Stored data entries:
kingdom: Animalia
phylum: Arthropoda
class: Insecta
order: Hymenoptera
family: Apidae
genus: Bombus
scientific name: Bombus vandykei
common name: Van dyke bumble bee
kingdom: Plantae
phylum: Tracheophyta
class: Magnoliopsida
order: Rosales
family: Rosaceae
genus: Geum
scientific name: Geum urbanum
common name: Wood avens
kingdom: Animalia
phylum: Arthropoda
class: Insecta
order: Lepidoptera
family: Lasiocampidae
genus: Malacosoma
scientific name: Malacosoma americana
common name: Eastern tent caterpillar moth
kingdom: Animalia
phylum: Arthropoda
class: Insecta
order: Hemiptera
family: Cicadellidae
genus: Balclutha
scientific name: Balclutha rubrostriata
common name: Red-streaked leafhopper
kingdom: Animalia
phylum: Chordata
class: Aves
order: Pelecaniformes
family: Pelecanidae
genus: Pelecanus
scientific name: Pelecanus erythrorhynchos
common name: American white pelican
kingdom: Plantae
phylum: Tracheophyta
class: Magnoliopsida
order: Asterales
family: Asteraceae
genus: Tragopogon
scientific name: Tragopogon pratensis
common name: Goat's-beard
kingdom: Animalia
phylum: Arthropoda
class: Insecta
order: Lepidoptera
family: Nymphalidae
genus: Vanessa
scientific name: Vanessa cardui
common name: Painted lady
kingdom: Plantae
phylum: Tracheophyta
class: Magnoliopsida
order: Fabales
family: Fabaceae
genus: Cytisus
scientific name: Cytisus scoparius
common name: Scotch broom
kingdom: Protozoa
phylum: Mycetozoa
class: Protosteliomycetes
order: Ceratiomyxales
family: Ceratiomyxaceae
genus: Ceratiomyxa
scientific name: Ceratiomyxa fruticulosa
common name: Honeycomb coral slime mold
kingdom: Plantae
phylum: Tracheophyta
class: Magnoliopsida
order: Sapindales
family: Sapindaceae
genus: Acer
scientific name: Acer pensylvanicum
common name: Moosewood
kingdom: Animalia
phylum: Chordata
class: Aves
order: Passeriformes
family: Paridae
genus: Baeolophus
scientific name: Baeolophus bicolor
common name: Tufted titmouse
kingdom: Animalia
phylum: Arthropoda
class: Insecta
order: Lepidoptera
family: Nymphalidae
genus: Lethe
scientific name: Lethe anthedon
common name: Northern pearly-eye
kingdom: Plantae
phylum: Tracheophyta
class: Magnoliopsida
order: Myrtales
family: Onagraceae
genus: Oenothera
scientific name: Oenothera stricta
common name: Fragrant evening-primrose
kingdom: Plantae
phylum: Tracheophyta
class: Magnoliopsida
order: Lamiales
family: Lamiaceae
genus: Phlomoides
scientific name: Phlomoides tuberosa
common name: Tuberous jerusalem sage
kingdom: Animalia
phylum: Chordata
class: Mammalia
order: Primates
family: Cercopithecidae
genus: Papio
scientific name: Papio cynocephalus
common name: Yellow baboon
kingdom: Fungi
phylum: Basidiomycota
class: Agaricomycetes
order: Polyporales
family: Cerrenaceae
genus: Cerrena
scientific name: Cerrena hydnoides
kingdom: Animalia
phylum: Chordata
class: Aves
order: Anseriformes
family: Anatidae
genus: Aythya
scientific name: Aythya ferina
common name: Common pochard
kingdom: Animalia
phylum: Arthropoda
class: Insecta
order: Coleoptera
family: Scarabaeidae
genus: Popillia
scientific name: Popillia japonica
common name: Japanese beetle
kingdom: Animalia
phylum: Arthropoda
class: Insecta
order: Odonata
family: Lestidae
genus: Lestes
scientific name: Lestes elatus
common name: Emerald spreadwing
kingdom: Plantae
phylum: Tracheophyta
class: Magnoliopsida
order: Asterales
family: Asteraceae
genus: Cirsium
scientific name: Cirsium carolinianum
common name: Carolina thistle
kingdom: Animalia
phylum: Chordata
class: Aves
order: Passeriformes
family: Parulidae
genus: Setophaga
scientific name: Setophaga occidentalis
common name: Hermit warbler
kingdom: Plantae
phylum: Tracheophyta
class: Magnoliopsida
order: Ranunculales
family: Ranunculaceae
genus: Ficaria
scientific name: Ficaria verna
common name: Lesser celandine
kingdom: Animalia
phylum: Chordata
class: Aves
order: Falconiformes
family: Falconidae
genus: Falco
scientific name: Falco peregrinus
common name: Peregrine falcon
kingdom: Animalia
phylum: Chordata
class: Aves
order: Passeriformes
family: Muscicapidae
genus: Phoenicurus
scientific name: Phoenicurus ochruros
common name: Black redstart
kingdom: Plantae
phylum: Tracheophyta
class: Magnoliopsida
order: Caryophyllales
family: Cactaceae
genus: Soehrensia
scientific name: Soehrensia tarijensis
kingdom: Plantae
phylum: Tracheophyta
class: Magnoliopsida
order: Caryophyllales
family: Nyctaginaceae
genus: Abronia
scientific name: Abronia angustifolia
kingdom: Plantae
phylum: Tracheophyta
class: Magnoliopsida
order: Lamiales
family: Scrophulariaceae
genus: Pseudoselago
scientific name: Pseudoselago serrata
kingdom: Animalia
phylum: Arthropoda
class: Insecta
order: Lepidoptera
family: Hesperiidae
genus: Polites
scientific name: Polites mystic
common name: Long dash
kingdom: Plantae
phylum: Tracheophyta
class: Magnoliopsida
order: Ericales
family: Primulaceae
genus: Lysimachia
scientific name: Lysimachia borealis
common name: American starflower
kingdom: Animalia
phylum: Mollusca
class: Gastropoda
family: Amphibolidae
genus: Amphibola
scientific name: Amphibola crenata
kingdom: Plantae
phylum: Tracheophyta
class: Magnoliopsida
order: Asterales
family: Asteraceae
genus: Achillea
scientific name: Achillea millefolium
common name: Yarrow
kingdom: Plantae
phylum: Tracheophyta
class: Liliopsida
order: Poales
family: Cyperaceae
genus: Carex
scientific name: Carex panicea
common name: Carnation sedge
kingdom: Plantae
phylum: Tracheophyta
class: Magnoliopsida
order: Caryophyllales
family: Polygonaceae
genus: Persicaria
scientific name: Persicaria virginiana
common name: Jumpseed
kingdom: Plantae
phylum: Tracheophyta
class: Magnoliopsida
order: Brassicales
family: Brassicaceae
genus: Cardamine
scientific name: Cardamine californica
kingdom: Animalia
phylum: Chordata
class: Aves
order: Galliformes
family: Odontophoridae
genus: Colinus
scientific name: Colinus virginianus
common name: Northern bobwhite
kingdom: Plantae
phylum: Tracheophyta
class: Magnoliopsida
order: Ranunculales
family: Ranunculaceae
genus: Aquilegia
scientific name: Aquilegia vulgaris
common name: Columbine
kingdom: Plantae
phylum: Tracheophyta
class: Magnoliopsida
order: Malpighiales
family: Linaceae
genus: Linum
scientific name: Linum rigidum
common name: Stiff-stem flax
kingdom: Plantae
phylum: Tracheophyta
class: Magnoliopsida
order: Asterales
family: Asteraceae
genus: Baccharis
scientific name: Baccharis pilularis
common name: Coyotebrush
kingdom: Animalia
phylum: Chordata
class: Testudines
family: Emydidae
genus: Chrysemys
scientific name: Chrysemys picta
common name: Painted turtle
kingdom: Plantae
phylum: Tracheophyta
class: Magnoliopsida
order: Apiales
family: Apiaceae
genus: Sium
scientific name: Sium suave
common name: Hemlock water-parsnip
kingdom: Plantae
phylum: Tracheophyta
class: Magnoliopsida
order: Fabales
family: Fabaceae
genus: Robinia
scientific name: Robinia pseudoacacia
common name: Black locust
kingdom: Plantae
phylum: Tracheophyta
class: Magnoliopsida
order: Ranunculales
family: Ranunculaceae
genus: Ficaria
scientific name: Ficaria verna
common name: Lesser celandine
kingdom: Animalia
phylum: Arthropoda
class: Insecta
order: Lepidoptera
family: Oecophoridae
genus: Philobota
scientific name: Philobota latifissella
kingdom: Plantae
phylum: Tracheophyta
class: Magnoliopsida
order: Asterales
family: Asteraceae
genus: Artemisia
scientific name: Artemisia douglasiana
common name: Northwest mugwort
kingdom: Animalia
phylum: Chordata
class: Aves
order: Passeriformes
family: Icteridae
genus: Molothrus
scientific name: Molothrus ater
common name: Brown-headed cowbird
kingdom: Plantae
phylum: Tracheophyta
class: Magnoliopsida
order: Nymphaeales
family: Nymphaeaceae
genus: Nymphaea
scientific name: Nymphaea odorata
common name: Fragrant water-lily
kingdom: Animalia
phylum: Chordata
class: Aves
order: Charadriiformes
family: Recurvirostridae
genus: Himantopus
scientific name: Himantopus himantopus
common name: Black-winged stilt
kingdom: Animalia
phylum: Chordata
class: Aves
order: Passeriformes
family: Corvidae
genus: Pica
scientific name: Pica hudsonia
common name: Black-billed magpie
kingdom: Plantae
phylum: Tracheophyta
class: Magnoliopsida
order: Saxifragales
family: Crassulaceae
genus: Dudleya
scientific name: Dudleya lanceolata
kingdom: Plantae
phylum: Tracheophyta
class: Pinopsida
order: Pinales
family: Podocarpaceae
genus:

To do: Can you copy out, unchanged, everything in the data from the line containing "order: Galliformes" down to the line containing "genus: Chrysemys", including both of those lines?

Complete response:
order: Galliformes
family: Odontophoridae
genus: Colinus
scientific name: Colinus virginianus
common name: Northern bobwhite
kingdom: Plantae
phylum: Tracheophyta
class: Magnoliopsida
order: Ranunculales
family: Ranunculaceae
genus: Aquilegia
scientific name: Aquilegia vulgaris
common name: Columbine
kingdom: Plantae
phylum: Tracheophyta
class: Magnoliopsida
order: Malpighiales
family: Linaceae
genus: Linum
scientific name: Linum rigidum
common name: Stiff-stem flax
kingdom: Plantae
phylum: Tracheophyta
class: Magnoliopsida
order: Asterales
family: Asteraceae
genus: Baccharis
scientific name: Baccharis pilularis
common name: Coyotebrush
kingdom: Animalia
phylum: Chordata
class: Testudines
family: Emydidae
genus: Chrysemys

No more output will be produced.